When we all got back to camp Russell and Jay both had also taken good heavy roan bulls, so we had taken all of our animals (5 roan, 5 buffalo, 3 kob and a reedbuck) in 4 days of a 7 day hunt. No wonder most of the hunters hunt 2×1 in that concession.
We relaxed for a couple of days, took photos, visited with locals and got packed up. We knew how rough the road was back to the city, so we decided to make the drive a day early to give ourselves a cushion in case of any trouble.
The ride back to the guesthouse where we stayed in Ouagadougou only took about 5 hours this time, and we arrived in time for an early dinner and a few sundowners around the pool. It was a nice way to end the trip, and we all flew out the next day without incident.
All in all, the trip was a great adventure. Russell was the only one of our group who had been to western Africa before (Benin and Cameroon), so it was an eye opener for most of us. The country and people are incredibly poor, but most of the locals we encountered were very friendly. Our camp, food, etc. was not up to the standards of most places in southern and east Africa (though it was all fine), but the hunting was excellent and that is what really mattered.
My takeaway is that Burkina Faso is a great place to go for an affordable safari where you can take marquis species like savannah buffalo and roan much cheaper than elsewhere in Africa. You just need to know that the amenities will not be of upper standards, but if you are there for the hunt, it is a great value. I was even able to work out some deals for two and three buffalo hunts for less than the price of most single Cape buff hunts in places like Zimbabwe, Mozambique and Tanzania before I left.
Burkina Faso is not the place for a first African Safari: period.

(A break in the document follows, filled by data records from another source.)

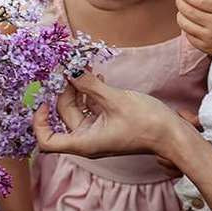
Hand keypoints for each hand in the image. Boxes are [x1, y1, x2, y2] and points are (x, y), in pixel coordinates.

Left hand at [33, 74, 177, 159]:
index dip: (39, 123)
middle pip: (64, 115)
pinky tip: (97, 77)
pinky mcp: (109, 123)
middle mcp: (88, 139)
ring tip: (84, 68)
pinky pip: (93, 107)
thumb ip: (88, 85)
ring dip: (79, 89)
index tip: (44, 102)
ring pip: (79, 108)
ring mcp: (99, 131)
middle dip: (65, 91)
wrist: (171, 134)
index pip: (47, 142)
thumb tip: (69, 70)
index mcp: (84, 142)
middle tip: (69, 68)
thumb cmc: (145, 123)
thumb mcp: (114, 100)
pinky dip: (91, 93)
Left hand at [176, 0, 211, 56]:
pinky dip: (186, 28)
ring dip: (180, 15)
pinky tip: (189, 22)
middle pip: (189, 12)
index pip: (200, 0)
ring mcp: (210, 37)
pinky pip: (188, 36)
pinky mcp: (205, 47)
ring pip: (185, 25)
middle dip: (180, 2)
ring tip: (182, 10)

That being said, for those of us who love a good adventure and just want to hunt, it is a destination to seriously consider.
Equipment for Burkina Faso
I chose a one gun battery for this trip and took a Winchester Model 70 Safari chambered in .416 Rem. The .416 will hold up very well out to 250 yards, and since I would be hunting both buffalo and plainsgame with the same rifle, I wanted to be versatile but still have plenty of stopping power.
My load was a 370-grain Cutting Edge Bullets Safari Raptor over 75.5 grains of Varget powder. The gun clover leafs at 100 yards, and I have taken a ton of game with the CEB’s in recent years. There are 6 pedals that sheer off and travel in a star shape after about 6 inches of penetration, and the back portion of the bullet is remains a brass solid. You get massive trauma from the pedals, and total penetration for the solid portion. I had exits on the buffalo and roan, and both were shot at quartering to angles.
My rifle was topped with a Nikon Monarch 7, 2.5×10 scope. Again, I like having a 10x scope in case of longer shots, but being able to turn it down to 2.5x is a great benefit when buffalo hunting.
I think it is very important for hunters to take good binoculars on a hunt like this. You don’t really have trained a trained PH, more of a tracker/guide, so I recommend that every hunter really look over the animal they are shooting for themself before the squeeze the trigger. My Nikon EDG 10×42 binoculars go everywhere with me, and as usual, they were flawless. The clarity and light transmission are superb, and I can focus through multiple layers of bush to really look at the animals of interest.